2. Hurlbut Memorial Gate

Hurlbut Memorial Gate, located in the Jefferson Corridor area, is located at the Waterworks Park entrance (the main site of Detroit's city water system). The gate is made of limestone in Beaux Arts style and is named for Detroit grocer and Water Commissioner Chauncey Hurlbut (1803-1885).

3. Our Lady Of The Rosary Roman Catholic Church

While not a true monument, one can't miss this distinctive church in the New Center area. This incredible Romanesque Revival structure was originally an Episcopal church that was completed in 1896. Constructed of massive sandstone blocks with a cross-gabled roof, two towers are on each side, one round and the other square. It has a large rose-colored window above the entrance.

4. Michigan Soldiers' and Sailors' Monument

A sculpture honoring Civil War veterans made with an octagonal shape, Michigan Soldiers' and Sailors' Monument was unveiled in 1872. Located at a downtown traffic circle by Campus Martius Park and Compuware World Headquarters, the monument was rededicated in 2005 with the opening of the time capsule in the monument and the updating of the list of Michigan dead from the Civil War through the Iraq and Afghanistan wars.

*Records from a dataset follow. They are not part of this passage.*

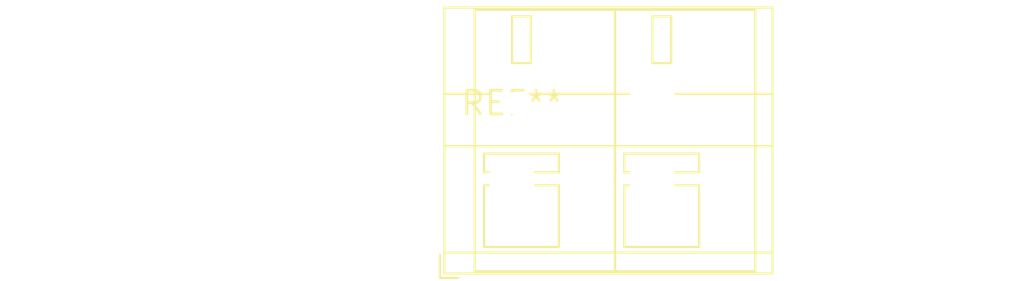
<source format=kicad_pcb>
(kicad_pcb (version 20240108) (generator pcbnew)

  (general
    (thickness 1.6)
  )

  (paper "A4")
  (layers
    (0 "F.Cu" signal)
    (31 "B.Cu" signal)
    (32 "B.Adhes" user "B.Adhesive")
    (33 "F.Adhes" user "F.Adhesive")
    (34 "B.Paste" user)
    (35 "F.Paste" user)
    (36 "B.SilkS" user "B.Silkscreen")
    (37 "F.SilkS" user "F.Silkscreen")
    (38 "B.Mask" user)
    (39 "F.Mask" user)
    (40 "Dwgs.User" user "User.Drawings")
    (41 "Cmts.User" user "User.Comments")
    (42 "Eco1.User" user "User.Eco1")
    (43 "Eco2.User" user "User.Eco2")
    (44 "Edge.Cuts" user)
    (45 "Margin" user)
    (46 "B.CrtYd" user "B.Courtyard")
    (47 "F.CrtYd" user "F.Courtyard")
    (48 "B.Fab" user)
    (49 "F.Fab" user)
    (50 "User.1" user)
    (51 "User.2" user)
    (52 "User.3" user)
    (53 "User.4" user)
    (54 "User.5" user)
    (55 "User.6" user)
    (56 "User.7" user)
    (57 "User.8" user)
    (58 "User.9" user)
  )

  (setup
    (pad_to_mask_clearance 0)
    (pcbplotparams
      (layerselection 0x00010fc_ffffffff)
      (plot_on_all_layers_selection 0x0000000_00000000)
      (disableapertmacros false)
      (usegerberextensions false)
      (usegerberattributes false)
      (usegerberadvancedattributes false)
      (creategerberjobfile false)
      (dashed_line_dash_ratio 12.000000)
      (dashed_line_gap_ratio 3.000000)
      (svgprecision 4)
      (plotframeref false)
      (viasonmask false)
      (mode 1)
      (useauxorigin false)
      (hpglpennumber 1)
      (hpglpenspeed 20)
      (hpglpendiameter 15.000000)
      (dxfpolygonmode false)
      (dxfimperialunits false)
      (dxfusepcbnewfont false)
      (psnegative false)
      (psa4output false)
      (plotreference false)
      (plotvalue false)
      (plotinvisibletext false)
      (sketchpadsonfab false)
      (subtractmaskfromsilk false)
      (outputformat 1)
      (mirror false)
      (drillshape 1)
      (scaleselection 1)
      (outputdirectory "")
    )
  )

  (net 0 "")

  (footprint "TerminalBlock_WAGO_236-502_1x02_P7.50mm_45Degree" (layer "F.Cu") (at 0 0))

)

</source>
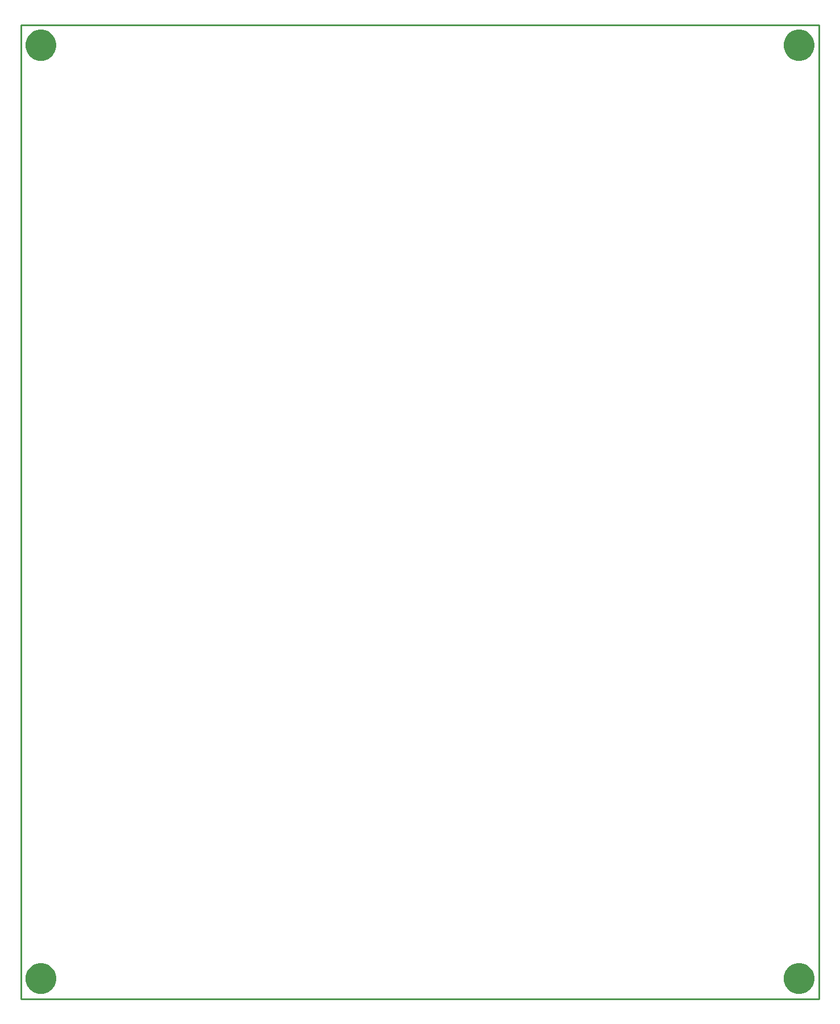
<source format=gko>
G04 Layer_Color=16711935*
%FSLAX44Y44*%
%MOMM*%
G71*
G01*
G75*
%ADD23C,0.2540*%
G36*
X1166710Y52119D02*
X1170896Y50385D01*
X1174663Y47867D01*
X1177868Y44663D01*
X1180385Y40896D01*
X1182119Y36709D01*
X1183003Y32266D01*
Y30000D01*
Y27734D01*
X1182119Y23290D01*
X1180385Y19104D01*
X1177868Y15337D01*
X1174663Y12133D01*
X1170896Y9615D01*
X1166710Y7881D01*
X1162266Y6997D01*
X1157735D01*
X1153291Y7881D01*
X1149104Y9615D01*
X1145337Y12133D01*
X1142133Y15337D01*
X1139616Y19104D01*
X1137882Y23290D01*
X1136998Y27734D01*
Y30000D01*
Y32266D01*
X1137882Y36709D01*
X1139616Y40896D01*
X1142133Y44663D01*
X1145337Y47867D01*
X1149104Y50385D01*
X1153291Y52119D01*
X1157735Y53003D01*
X1162266D01*
X1166710Y52119D01*
D02*
G37*
G36*
X36709D02*
X40896Y50385D01*
X44663Y47867D01*
X47867Y44663D01*
X50385Y40896D01*
X52119Y36709D01*
X53003Y32266D01*
Y30000D01*
Y27734D01*
X52119Y23290D01*
X50385Y19104D01*
X47867Y15337D01*
X44663Y12133D01*
X40896Y9615D01*
X36709Y7881D01*
X32266Y6997D01*
X27734D01*
X23290Y7881D01*
X19104Y9615D01*
X15337Y12133D01*
X12133Y15337D01*
X9615Y19104D01*
X7881Y23290D01*
X6997Y27734D01*
Y30000D01*
Y32266D01*
X7881Y36709D01*
X9615Y40896D01*
X12133Y44663D01*
X15337Y47867D01*
X19104Y50385D01*
X23290Y52119D01*
X27734Y53003D01*
X32266D01*
X36709Y52119D01*
D02*
G37*
G36*
X1166710Y1442118D02*
X1170896Y1440384D01*
X1174663Y1437867D01*
X1177868Y1434663D01*
X1180385Y1430896D01*
X1182119Y1426709D01*
X1183003Y1422265D01*
Y1420000D01*
Y1417734D01*
X1182119Y1413290D01*
X1180385Y1409104D01*
X1177868Y1405336D01*
X1174663Y1402132D01*
X1170896Y1399615D01*
X1166710Y1397881D01*
X1162266Y1396997D01*
X1157735D01*
X1153291Y1397881D01*
X1149104Y1399615D01*
X1145337Y1402132D01*
X1142133Y1405336D01*
X1139616Y1409104D01*
X1137882Y1413290D01*
X1136998Y1417734D01*
Y1420000D01*
Y1422265D01*
X1137882Y1426709D01*
X1139616Y1430896D01*
X1142133Y1434663D01*
X1145337Y1437867D01*
X1149104Y1440384D01*
X1153291Y1442118D01*
X1157735Y1443002D01*
X1162266D01*
X1166710Y1442118D01*
D02*
G37*
G36*
X36709D02*
X40896Y1440384D01*
X44663Y1437867D01*
X47867Y1434663D01*
X50385Y1430896D01*
X52119Y1426709D01*
X53003Y1422265D01*
Y1420000D01*
Y1417734D01*
X52119Y1413290D01*
X50385Y1409104D01*
X47867Y1405336D01*
X44663Y1402132D01*
X40896Y1399615D01*
X36709Y1397881D01*
X32266Y1396997D01*
X27734D01*
X23290Y1397881D01*
X19104Y1399615D01*
X15337Y1402132D01*
X12133Y1405336D01*
X9615Y1409104D01*
X7881Y1413290D01*
X6997Y1417734D01*
Y1420000D01*
Y1422265D01*
X7881Y1426709D01*
X9615Y1430896D01*
X12133Y1434663D01*
X15337Y1437867D01*
X19104Y1440384D01*
X23290Y1442118D01*
X27734Y1443002D01*
X32266D01*
X36709Y1442118D01*
D02*
G37*
D23*
X0Y1450000D02*
X1190000D01*
Y0D02*
Y1450000D01*
X0Y0D02*
X1190000D01*
X0D02*
Y1450000D01*
M02*

</source>
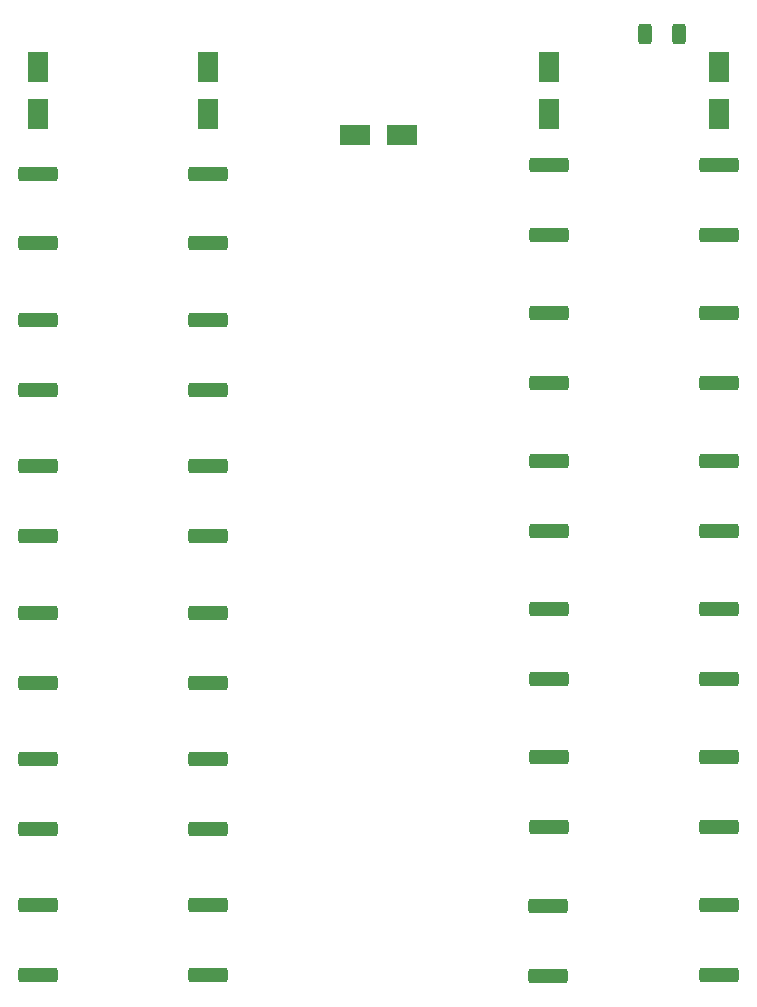
<source format=gbr>
%TF.GenerationSoftware,KiCad,Pcbnew,(6.0.0)*%
%TF.CreationDate,2022-06-28T12:49:40+09:30*%
%TF.ProjectId,Indicator V2,496e6469-6361-4746-9f72-2056322e6b69,E*%
%TF.SameCoordinates,Original*%
%TF.FileFunction,Paste,Top*%
%TF.FilePolarity,Positive*%
%FSLAX46Y46*%
G04 Gerber Fmt 4.6, Leading zero omitted, Abs format (unit mm)*
G04 Created by KiCad (PCBNEW (6.0.0)) date 2022-06-28 12:49:40*
%MOMM*%
%LPD*%
G01*
G04 APERTURE LIST*
G04 Aperture macros list*
%AMRoundRect*
0 Rectangle with rounded corners*
0 $1 Rounding radius*
0 $2 $3 $4 $5 $6 $7 $8 $9 X,Y pos of 4 corners*
0 Add a 4 corners polygon primitive as box body*
4,1,4,$2,$3,$4,$5,$6,$7,$8,$9,$2,$3,0*
0 Add four circle primitives for the rounded corners*
1,1,$1+$1,$2,$3*
1,1,$1+$1,$4,$5*
1,1,$1+$1,$6,$7*
1,1,$1+$1,$8,$9*
0 Add four rect primitives between the rounded corners*
20,1,$1+$1,$2,$3,$4,$5,0*
20,1,$1+$1,$4,$5,$6,$7,0*
20,1,$1+$1,$6,$7,$8,$9,0*
20,1,$1+$1,$8,$9,$2,$3,0*%
G04 Aperture macros list end*
%ADD10RoundRect,0.250000X1.425000X-0.362500X1.425000X0.362500X-1.425000X0.362500X-1.425000X-0.362500X0*%
%ADD11R,1.800000X2.500000*%
%ADD12RoundRect,0.250000X-0.312500X-0.625000X0.312500X-0.625000X0.312500X0.625000X-0.312500X0.625000X0*%
%ADD13R,2.500000X1.800000*%
G04 APERTURE END LIST*
D10*
%TO.C,R18*%
X128083332Y-112748698D03*
X128083332Y-106823698D03*
%TD*%
%TO.C,R15*%
X113666666Y-100355599D03*
X113666666Y-94430599D03*
%TD*%
D11*
%TO.C,D2*%
X156916664Y-77000000D03*
X156916664Y-73000000D03*
%TD*%
D10*
%TO.C,R6*%
X171333330Y-112298698D03*
X171333330Y-106373698D03*
%TD*%
D11*
%TO.C,D1*%
X171333330Y-77000000D03*
X171333330Y-73000000D03*
%TD*%
D10*
%TO.C,R20*%
X156916664Y-124841797D03*
X156916664Y-118916797D03*
%TD*%
%TO.C,R12*%
X113666666Y-87962500D03*
X113666666Y-82037500D03*
%TD*%
%TO.C,R24*%
X128083332Y-137534896D03*
X128083332Y-131609896D03*
%TD*%
%TO.C,R28*%
X113666666Y-149927998D03*
X113666666Y-144002998D03*
%TD*%
%TO.C,R8*%
X171333330Y-137384896D03*
X171333330Y-131459896D03*
%TD*%
%TO.C,R25*%
X113666666Y-137534896D03*
X113666666Y-131609896D03*
%TD*%
%TO.C,R13*%
X171333330Y-99755599D03*
X171333330Y-93830599D03*
%TD*%
D11*
%TO.C,D4*%
X113666666Y-77000000D03*
X113666666Y-73000000D03*
%TD*%
D10*
%TO.C,R19*%
X113666666Y-112748698D03*
X113666666Y-106823698D03*
%TD*%
%TO.C,R14*%
X128083332Y-100355599D03*
X128083332Y-94430599D03*
%TD*%
%TO.C,R23*%
X156916664Y-137384896D03*
X156916664Y-131459896D03*
%TD*%
%TO.C,R11*%
X128083332Y-87962500D03*
X128083332Y-82037500D03*
%TD*%
D12*
%TO.C,R4*%
X165037500Y-70250000D03*
X167962500Y-70250000D03*
%TD*%
D13*
%TO.C,D5*%
X140500000Y-78750000D03*
X144500000Y-78750000D03*
%TD*%
D10*
%TO.C,R27*%
X128083332Y-149927998D03*
X128083332Y-144002998D03*
%TD*%
%TO.C,R1*%
X156916664Y-87212500D03*
X156916664Y-81287500D03*
%TD*%
D11*
%TO.C,D3*%
X128083332Y-77000000D03*
X128083332Y-73000000D03*
%TD*%
D10*
%TO.C,R17*%
X156916664Y-112298698D03*
X156916664Y-106373698D03*
%TD*%
%TO.C,R7*%
X171333330Y-124841797D03*
X171333330Y-118916797D03*
%TD*%
%TO.C,R2*%
X156916664Y-99755599D03*
X156916664Y-93830599D03*
%TD*%
%TO.C,R10*%
X171333330Y-87212500D03*
X171333330Y-81287500D03*
%TD*%
%TO.C,R9*%
X171333330Y-149927998D03*
X171333330Y-144002998D03*
%TD*%
%TO.C,R26*%
X156900000Y-149962500D03*
X156900000Y-144037500D03*
%TD*%
%TO.C,R22*%
X113666666Y-125141797D03*
X113666666Y-119216797D03*
%TD*%
%TO.C,R21*%
X128083332Y-125141797D03*
X128083332Y-119216797D03*
%TD*%
M02*

</source>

5. Belle Isle Peace Carillon

Constructed in 1939-1940 and dedicated to Detroit News columnist Nancy Brown, the Neo-Gothic Peace Carillon on Belle Isle provides relaxing sounds (carillon is a musical instrument at the bell tower of a church) throughout the surrounding area. A moat surrounds the carillon tower. Even though the city has been unable to find funds for the upkeep of the grounds, the music plays on.